Similarly, PAY looks like it may be cheap right now. It peaked at ~$42, backed off to ~$35, and now has gone back up $2 to ~$37. At it's highest, it had gained 40% since I first bought LPMA, at its lowest in the last few days, it was up only 20%. Also, the chart indicators that I learned about in Phil Town's Rule #1 look quite good for PAY right now. I don't have extra cash lying around, but if I did, I'd think seriously about an extra investment in PAY.
WNR is up ~40% in the last month. It announced great earnings 1 March. It seems to me that this is probably because of higher prices for oil; they discussed better margins, but also higher operating costs. It's also due to better refinery throughput. I really liked how positive the CEO sounded about '07, especially Q1. Apparently, so did a lot of other people.
On the other hand, VPHM has plumetted since their peak mid-February. Q4 earnings were down a bit, but 2006 was a stronger year than 2005. Now they announced the sale of senior convertable notes, and the stock price gapped a little lower.

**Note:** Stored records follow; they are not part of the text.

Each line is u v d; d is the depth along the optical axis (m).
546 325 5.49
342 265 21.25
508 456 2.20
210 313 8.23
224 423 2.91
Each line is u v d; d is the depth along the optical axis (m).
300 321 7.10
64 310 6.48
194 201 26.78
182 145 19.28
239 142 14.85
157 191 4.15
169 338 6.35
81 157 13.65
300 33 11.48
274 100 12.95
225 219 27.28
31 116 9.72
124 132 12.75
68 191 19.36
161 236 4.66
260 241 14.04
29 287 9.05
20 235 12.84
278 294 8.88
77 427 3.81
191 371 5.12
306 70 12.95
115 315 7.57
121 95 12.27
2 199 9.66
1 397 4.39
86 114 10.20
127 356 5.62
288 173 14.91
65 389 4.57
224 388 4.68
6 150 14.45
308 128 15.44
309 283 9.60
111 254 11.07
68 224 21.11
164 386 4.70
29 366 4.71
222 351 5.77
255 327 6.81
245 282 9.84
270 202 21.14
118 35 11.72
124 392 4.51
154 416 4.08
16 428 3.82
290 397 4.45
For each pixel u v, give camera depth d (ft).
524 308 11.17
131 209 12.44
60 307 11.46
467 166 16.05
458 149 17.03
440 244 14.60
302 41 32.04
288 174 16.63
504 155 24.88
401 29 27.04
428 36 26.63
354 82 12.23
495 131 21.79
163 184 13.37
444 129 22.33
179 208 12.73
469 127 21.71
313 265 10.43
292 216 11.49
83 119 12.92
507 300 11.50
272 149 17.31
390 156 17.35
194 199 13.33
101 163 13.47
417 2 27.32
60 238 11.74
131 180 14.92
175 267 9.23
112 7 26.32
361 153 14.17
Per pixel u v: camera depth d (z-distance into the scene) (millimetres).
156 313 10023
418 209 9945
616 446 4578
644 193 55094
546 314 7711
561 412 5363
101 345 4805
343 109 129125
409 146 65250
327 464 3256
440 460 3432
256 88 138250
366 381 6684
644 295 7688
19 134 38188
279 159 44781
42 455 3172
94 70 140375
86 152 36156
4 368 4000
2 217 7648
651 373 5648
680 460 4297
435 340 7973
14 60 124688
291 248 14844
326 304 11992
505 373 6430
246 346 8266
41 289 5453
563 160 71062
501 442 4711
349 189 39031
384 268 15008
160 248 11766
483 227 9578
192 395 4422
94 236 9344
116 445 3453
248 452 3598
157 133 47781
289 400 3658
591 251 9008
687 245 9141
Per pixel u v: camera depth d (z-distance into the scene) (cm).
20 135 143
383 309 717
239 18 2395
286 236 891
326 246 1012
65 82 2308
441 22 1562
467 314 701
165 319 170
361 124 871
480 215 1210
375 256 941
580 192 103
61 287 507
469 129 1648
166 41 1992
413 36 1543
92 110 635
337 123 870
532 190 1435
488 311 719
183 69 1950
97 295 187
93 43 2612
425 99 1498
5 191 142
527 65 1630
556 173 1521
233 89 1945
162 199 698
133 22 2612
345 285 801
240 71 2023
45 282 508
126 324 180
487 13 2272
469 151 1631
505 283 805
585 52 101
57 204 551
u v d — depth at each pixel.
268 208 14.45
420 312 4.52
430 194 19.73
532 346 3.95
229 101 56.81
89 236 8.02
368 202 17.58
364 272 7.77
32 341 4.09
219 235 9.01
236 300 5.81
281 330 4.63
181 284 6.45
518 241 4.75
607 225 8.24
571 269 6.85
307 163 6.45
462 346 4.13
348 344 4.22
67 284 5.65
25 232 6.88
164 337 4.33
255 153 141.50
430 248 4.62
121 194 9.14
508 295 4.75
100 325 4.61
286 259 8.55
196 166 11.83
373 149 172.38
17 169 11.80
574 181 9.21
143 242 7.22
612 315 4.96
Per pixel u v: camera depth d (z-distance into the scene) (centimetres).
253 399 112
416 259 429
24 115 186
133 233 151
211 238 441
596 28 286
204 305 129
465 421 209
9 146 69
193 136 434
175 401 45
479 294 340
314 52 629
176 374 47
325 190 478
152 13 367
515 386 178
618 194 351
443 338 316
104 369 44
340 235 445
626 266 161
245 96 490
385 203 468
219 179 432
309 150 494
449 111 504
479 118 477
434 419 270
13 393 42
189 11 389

Just to update - my total IRR is 23.3%. My MFI portfolio has an IRR of 40.8%. (In a recent post, I said that it was something like 11% - I just realized that I had accidentally excluded GVHR; so the 11% IRR was wrong. It's not that the IRR jumped 30%!) The IRR of my Motley Fool portfolio is 60.8%. With PAY down a bunch from its high, the IRR of my special situations portfolio is 63%. So, the kicker from my recent post about investing in biotech is that the IRR for my biotech portfolio is -5.8%. This has put me one step closer to revising my opinion of investing in biotech at all.